C# 2.0 introduced anonymous methods that allow programmers to create a callable block of code that uses parameters but is not declared as a method.  One of the places I find this to be most useful is with Invoke and BeginInvoke .  Often times, invoking a delegate is used internal to a class to perform asynchronous processing or to ensure code is executed on the GUI thread.

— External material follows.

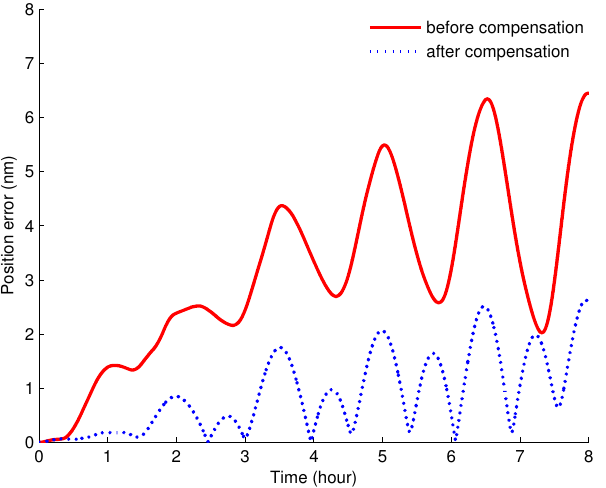
Figure 14. The curves of the position error before and after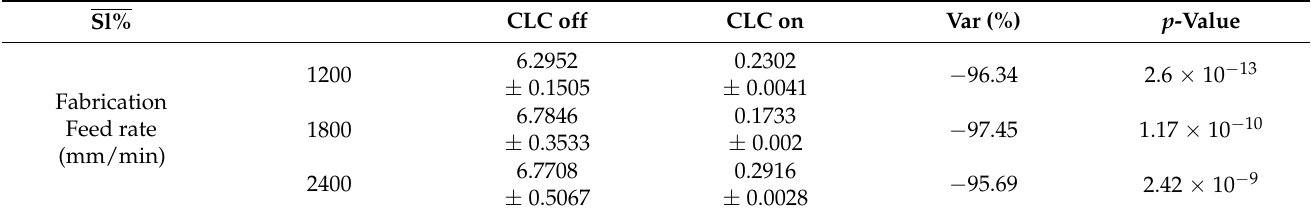
Table 5. Mean values of slippage.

Events generally don't have a particular thread their handlers are run on; it's up to the code raising the event which thread is used.  Code that modifies WinForm control data must be run on the GUI thread.  If the code that modifies control data is in an event handler, you run the risk of causing hard-to-reproduce instability.  Rather than create a new delegate type, a method to be wrapped by your new delegate type, and code to instantiate the delegate when needed; you can use an anonymous method.  For example, if in the processing of an event you wanted to add an entry to a ListBox , to ensure the code didn't cause any cross-threading exceptions or hard-to-reproduce instability you'd have to implement something like: 

private delegate void StringToListBox(String item);

private void AddStringToListBox(String item)

{

listBox1.Items.Add(item);

}

void myClass_MyEvent(object sender, EventArgs e)

{

String item = DateTime.Now.ToString();

listBox1.BeginInvoke(

new StringToListBox(AddStringToListBox),

new object [] {item });

}

This lends itself to re-usability; but if you're only using AddStringToListBox in the one event handler, that's a lot of baggage.  Plus, you don't get type safety passing an Objectarray to the delegate invocation.  Anonymous methods can reduce this down to a single call to BeginInvoke .  For example:

void myClass_MyEvent(object sender, EventArgs e)

{

String item = DateTime.Now.ToString();

listBox1.BeginInvoke(

(MethodInvoker)delegate()

{

listBox1.Items.Add(item);

});

}

Type safety is no longer an issue and you're not polluting the class' name space with a method that could be misused.  For WinForm control events this is not necessary because they are raised on the GUI thread.